A falta de políticas públicas para dar resposta aos principais problemas da mulher, aliada ao conservadorismo e ao machismo promovidos pela extrema-direita, representam uma ameaça clara aos avanços na conquista de direitos e igualdade para as mulheres, assim como para o conjunto da sociedade. Por isso, é necessário construir uma luta feminista capaz de promover a solidariedade, a mobilização, a organização e a consciencialização política, todas elas ferramentas fundamentais na luta pela igualdade de género.
Para erradicar os problemas da vida da mulher trabalhadora, é necessário valorizar os salários das suas profissões, aumentar o SMN para 1.000€, proteger os direitos à parentalidade e às famílias monoparentais e congelar os preços dos combustíveis, dos bens essenciais e da habitação. Exigimos a reabertura dos blocos de parto e dos serviços de Ginecologia/Obstetrícia.
Além disso, a permanência das mulheres no mercado de trabalho e nas outras esferas da vida, com plenitude de direitos e verdadeira igualdade, só é possível se as tarefas domésticas e de cuidado a familiares forem socializadas: além de se libertarem dessas funções, é necessário um investimento público em creches, lares, lavandarias e cantinas que exerçam, com plenitude, as funções de cuidado, para que, por exemplo, as escolas deixem de ser vistas como “depósitos” para as nossas crianças, mas sim como instituições dedicadas exclusivamente ao ensino e à sua preparação para o futuro.
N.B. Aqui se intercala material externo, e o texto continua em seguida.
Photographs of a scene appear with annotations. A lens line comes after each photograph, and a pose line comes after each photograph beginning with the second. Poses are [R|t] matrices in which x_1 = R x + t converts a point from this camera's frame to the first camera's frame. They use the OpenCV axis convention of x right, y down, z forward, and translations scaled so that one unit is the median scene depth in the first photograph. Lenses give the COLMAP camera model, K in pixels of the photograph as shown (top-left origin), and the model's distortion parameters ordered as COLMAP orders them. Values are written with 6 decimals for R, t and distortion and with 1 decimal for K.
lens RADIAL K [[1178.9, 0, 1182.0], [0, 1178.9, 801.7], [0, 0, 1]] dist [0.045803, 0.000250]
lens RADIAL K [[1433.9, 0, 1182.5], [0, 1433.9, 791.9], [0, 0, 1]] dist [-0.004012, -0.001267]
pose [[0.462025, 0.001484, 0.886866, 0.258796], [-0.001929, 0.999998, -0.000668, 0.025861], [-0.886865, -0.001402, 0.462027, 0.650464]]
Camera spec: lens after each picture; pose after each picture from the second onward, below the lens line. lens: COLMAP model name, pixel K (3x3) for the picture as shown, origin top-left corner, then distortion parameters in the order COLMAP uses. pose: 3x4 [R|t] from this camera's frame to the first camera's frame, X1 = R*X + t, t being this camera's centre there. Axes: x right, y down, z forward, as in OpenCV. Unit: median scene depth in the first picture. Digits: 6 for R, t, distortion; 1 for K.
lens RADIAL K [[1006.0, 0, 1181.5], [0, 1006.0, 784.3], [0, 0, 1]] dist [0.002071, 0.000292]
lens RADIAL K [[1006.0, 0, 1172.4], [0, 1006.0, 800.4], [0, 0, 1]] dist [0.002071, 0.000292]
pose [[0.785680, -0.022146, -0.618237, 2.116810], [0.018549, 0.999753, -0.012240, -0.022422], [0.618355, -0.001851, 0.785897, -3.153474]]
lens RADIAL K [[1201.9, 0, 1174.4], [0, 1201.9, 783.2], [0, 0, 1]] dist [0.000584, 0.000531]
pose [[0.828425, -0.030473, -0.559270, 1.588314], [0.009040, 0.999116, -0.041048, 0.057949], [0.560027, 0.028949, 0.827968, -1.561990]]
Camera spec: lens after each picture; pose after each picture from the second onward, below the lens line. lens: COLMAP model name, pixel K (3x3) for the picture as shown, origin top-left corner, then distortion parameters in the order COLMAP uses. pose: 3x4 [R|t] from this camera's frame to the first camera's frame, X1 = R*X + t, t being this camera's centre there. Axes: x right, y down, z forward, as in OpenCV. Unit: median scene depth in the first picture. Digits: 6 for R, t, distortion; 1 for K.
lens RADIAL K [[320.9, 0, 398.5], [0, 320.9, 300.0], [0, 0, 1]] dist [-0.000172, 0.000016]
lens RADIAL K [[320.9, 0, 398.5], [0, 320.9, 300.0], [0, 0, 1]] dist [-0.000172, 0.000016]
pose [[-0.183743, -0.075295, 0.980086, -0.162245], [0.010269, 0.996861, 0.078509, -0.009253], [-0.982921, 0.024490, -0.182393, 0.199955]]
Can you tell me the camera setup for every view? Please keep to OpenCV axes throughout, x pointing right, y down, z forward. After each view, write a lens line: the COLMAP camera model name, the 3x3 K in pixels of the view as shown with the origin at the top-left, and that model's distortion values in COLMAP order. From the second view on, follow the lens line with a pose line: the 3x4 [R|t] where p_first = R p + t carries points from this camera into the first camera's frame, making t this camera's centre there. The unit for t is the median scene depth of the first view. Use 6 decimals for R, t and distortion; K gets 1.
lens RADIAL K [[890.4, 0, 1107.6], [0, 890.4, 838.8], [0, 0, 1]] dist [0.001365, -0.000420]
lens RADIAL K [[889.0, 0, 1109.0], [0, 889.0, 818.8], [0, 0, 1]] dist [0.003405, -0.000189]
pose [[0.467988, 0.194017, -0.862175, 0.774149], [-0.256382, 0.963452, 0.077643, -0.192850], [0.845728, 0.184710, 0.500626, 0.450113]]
Por último, exigimos a criação de Gabinetes de Apoio à denúncia de assédio, nos locais de trabalho e nas instituições de ensino e o fim das penas suspensas, da impunidade dos agressores e mais medidas de afastamento.
Nos últimos 7 anos de Governo PS, com ou sem o apoio da esquerda tradicional, muito pouco disto avançou. É caso para dizer que, também no feminismo, faz falta um novo 25 de abril. A realidade mostra-nos, cada vez mais, que apenas através da luta organizada e solidária, disposta a colocar em causa as prioridades que o sistema capitalista, dependente da opressão e da discriminação para explorar mais e melhor, nos impõe, poderemos forçar as classes dominantes a colocarem as nossas vidas e os nossos direitos à frente das suas margens de lucro e privilégios. Foi com esta perspetiva que o MAS participou ativamente na construção da mobilização para a luta feminista no passado dia 8 de março, Dia Internacional da Mulher Trabalhadora, e esteve presente nos protestos de Lisboa, Porto, Coimbra e Braga, reafirmando o seu compromisso e determinação em combater a opressão sistémica que as mulheres enfrentam.